Report back every line below that carries the word "objects".

-- EXTRACTED DATA follows --

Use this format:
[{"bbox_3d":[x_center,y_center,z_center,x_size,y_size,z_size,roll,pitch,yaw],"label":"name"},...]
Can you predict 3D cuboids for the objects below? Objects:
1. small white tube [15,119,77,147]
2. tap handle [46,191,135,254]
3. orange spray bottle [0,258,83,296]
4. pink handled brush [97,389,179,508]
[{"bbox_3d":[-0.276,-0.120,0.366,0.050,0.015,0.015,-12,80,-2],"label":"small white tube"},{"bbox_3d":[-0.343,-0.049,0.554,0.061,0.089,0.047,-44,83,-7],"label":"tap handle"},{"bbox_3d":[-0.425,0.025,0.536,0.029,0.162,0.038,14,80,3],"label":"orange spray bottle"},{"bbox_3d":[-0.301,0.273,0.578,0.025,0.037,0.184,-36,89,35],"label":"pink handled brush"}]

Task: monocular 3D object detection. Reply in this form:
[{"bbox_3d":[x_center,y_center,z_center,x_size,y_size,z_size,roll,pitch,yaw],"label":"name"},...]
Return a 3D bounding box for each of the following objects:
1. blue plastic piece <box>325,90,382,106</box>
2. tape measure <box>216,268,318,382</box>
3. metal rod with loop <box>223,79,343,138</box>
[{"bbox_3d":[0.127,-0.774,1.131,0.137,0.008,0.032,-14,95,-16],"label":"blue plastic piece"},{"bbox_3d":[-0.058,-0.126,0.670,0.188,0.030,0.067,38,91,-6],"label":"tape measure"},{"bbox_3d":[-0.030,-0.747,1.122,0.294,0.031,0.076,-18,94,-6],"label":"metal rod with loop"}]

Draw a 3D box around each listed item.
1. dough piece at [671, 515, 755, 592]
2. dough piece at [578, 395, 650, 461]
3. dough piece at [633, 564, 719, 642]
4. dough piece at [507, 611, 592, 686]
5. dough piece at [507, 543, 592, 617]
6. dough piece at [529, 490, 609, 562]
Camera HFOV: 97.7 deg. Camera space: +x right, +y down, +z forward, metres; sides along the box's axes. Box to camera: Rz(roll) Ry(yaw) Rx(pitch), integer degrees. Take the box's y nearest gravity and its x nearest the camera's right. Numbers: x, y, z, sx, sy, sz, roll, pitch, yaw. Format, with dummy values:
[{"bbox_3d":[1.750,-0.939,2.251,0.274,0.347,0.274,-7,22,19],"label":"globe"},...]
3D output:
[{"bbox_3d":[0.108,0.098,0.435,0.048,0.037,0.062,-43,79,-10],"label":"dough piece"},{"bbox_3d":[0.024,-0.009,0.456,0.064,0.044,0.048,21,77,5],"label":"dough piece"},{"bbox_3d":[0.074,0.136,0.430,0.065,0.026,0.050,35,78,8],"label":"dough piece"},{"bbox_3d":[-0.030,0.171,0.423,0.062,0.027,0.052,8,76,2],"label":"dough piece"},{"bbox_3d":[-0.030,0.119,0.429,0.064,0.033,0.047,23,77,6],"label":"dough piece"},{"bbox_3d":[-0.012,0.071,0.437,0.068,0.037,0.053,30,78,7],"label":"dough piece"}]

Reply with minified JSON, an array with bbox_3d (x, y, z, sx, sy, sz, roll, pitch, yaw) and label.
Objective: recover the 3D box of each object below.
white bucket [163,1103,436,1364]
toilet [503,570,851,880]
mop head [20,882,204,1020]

-- EXTRACTED DATA concluded --

* **OUTPUT OF THE EXERCISE**:
Can you predict 3D cuboids for the objects below? Objects:
Return a 3D bounding box for each of the following objects:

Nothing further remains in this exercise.